I'm in my third VW and my dealer's service is actually quite good on actual VW product. I'm not sure how they're acclimating to the Routan, given it's parentage. I think if VW is going meet their plan of 800,00 units a year in this country, they've got to get the dealer service network under control. There are way too many horror stories out on the web. They may get some new members in the fold, but will they be able to keep 'em? 

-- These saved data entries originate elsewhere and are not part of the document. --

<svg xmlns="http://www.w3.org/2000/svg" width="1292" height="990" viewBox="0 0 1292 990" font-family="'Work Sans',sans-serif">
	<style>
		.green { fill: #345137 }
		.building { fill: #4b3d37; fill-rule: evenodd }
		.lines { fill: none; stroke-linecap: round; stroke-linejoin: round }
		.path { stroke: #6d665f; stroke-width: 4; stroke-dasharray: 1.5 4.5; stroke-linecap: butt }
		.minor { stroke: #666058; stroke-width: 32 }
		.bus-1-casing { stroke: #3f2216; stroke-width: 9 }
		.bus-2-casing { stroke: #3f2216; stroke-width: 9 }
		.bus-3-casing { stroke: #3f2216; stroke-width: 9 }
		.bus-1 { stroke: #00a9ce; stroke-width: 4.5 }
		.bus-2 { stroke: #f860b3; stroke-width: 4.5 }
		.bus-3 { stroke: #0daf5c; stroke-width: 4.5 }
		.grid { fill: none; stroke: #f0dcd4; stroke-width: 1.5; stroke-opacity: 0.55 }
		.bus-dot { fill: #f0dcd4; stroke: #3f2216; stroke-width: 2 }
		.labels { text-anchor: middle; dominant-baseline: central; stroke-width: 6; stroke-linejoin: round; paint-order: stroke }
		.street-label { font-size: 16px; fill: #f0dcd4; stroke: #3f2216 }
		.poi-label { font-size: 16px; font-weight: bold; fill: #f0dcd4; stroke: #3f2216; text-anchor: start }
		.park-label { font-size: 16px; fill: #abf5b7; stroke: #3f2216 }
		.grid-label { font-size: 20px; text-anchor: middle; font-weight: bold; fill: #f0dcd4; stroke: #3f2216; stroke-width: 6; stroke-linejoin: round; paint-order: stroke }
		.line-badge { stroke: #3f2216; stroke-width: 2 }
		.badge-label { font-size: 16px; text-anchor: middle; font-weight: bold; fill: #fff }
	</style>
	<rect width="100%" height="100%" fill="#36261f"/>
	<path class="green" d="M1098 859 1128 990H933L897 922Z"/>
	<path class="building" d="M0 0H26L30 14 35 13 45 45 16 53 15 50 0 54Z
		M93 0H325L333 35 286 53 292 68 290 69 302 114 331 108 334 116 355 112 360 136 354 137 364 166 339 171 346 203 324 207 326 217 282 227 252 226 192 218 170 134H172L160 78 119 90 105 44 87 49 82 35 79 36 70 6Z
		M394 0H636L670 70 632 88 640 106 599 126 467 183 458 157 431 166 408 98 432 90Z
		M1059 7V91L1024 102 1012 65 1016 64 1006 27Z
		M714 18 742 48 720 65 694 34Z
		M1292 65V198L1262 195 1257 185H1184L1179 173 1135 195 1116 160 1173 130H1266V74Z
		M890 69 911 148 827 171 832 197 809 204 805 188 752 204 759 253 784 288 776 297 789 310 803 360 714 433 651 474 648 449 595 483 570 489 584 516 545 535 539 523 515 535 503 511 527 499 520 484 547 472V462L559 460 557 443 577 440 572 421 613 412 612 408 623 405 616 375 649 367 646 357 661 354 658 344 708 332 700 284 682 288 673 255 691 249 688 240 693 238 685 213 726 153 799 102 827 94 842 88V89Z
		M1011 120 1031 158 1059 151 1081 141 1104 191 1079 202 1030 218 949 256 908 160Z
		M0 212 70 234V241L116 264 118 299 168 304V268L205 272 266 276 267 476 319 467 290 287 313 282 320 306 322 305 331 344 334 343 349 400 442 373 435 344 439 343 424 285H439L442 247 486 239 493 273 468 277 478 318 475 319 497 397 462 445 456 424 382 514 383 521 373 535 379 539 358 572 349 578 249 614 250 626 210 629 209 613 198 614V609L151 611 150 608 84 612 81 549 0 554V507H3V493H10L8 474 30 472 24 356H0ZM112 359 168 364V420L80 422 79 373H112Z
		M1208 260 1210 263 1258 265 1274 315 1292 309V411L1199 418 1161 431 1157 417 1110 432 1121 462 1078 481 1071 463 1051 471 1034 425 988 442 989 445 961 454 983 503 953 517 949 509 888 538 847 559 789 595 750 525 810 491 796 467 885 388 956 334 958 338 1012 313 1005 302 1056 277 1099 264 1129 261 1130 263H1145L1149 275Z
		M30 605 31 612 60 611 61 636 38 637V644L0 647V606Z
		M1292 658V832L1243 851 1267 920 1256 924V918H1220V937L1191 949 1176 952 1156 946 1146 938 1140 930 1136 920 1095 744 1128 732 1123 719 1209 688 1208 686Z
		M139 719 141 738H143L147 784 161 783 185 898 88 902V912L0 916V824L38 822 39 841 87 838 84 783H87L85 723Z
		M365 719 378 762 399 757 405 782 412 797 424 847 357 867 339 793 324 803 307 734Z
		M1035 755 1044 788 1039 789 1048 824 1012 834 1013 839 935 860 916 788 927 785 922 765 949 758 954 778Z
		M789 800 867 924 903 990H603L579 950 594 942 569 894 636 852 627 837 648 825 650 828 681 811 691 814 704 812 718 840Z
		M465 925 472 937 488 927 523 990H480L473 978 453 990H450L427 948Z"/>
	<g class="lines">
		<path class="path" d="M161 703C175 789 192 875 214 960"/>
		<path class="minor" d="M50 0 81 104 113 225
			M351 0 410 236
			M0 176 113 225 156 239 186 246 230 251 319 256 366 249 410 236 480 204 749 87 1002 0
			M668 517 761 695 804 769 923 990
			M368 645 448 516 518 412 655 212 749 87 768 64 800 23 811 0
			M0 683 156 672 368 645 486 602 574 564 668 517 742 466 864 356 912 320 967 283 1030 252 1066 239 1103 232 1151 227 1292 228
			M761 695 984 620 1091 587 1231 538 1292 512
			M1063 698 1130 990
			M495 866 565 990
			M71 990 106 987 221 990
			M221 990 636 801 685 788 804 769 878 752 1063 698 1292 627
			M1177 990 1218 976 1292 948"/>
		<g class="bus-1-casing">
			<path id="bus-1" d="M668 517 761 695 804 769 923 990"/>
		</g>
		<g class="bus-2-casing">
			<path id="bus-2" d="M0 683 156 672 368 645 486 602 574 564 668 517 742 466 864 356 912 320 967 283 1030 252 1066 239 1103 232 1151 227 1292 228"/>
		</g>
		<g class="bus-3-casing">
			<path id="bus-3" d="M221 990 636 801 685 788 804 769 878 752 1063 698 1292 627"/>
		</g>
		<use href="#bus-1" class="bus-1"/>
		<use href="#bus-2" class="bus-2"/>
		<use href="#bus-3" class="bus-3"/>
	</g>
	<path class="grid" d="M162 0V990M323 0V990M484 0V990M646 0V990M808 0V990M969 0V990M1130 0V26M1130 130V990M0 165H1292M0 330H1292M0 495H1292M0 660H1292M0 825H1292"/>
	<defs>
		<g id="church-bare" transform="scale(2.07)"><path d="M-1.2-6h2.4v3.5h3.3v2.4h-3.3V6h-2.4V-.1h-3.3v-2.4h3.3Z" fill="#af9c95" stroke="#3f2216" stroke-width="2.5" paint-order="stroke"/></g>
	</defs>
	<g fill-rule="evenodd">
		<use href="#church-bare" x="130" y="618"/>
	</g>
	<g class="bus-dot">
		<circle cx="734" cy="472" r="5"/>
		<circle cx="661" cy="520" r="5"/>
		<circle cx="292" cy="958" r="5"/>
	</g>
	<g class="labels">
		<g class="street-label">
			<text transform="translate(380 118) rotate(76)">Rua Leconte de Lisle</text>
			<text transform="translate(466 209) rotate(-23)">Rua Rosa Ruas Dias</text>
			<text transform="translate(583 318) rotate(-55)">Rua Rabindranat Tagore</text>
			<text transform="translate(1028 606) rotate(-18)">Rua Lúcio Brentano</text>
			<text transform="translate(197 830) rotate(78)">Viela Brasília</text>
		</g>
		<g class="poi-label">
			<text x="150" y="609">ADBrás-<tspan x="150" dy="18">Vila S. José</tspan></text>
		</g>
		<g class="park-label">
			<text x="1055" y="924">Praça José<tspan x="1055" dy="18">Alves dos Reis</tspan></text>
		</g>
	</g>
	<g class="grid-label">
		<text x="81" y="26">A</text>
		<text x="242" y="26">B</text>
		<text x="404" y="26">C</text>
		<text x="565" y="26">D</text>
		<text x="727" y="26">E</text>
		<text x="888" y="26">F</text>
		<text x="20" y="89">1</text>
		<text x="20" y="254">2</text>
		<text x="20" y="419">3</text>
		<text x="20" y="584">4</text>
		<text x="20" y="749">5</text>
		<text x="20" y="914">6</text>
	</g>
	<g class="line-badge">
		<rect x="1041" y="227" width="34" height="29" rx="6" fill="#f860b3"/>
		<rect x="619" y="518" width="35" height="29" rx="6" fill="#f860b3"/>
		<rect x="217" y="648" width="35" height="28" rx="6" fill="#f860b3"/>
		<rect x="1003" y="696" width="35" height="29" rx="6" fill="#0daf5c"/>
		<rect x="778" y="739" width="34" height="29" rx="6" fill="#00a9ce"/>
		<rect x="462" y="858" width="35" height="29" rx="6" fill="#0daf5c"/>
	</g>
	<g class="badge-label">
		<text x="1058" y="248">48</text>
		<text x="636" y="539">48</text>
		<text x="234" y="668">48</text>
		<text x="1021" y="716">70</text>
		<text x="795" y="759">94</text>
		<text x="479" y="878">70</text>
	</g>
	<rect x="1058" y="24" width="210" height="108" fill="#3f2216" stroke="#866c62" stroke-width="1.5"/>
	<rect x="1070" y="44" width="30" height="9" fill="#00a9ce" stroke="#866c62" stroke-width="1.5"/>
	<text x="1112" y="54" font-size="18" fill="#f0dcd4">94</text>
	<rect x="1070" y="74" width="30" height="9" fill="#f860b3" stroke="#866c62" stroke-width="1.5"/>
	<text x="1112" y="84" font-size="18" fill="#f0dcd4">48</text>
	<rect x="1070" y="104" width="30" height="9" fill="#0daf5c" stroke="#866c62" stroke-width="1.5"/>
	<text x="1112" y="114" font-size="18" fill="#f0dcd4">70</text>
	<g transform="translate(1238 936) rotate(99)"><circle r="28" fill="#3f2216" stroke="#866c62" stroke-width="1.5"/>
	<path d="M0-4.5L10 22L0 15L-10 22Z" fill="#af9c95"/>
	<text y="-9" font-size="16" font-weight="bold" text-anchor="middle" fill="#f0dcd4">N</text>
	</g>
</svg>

People like their automotive appliances in this country. Feed the car gas (not premium, either), get the oil changed when they think about it, and run it for 175K. That, in a nutshell, is my wife's '97 Accord....


----------



## borellsoffun (May 26, 2004)

I have an 03 Eurovan and I've taken it to 3 different dealerships for service and they all were terrible.:thumbdown: I got the feeling the the service managers did not want my business. I go to an independent shop for service now which is much cheaper and the service is twice as good.


----------



## Row1Rich (Sep 11, 2001)

borellsoffun said:


> I have an 03 Eurovan and I've taken it to 3 different dealerships for service and they all were terrible.:thumbdown: I got the feeling the the service managers did not want my business. I go to an independent shop for service now which is much cheaper and the service is twice as good.


How do these dealerships stay in business? If I treated my clients like that my business would go under.


----------



## Motorwerks (Nov 6, 2002)

so @ 28,000 of mommy driving this bastard has one hell of a shake. :banghead: 

Seems like every cRoutan has one or two things..... whys mine have to have all of them. :banghead::banghead::banghead::banghead::banghead::banghead:


----------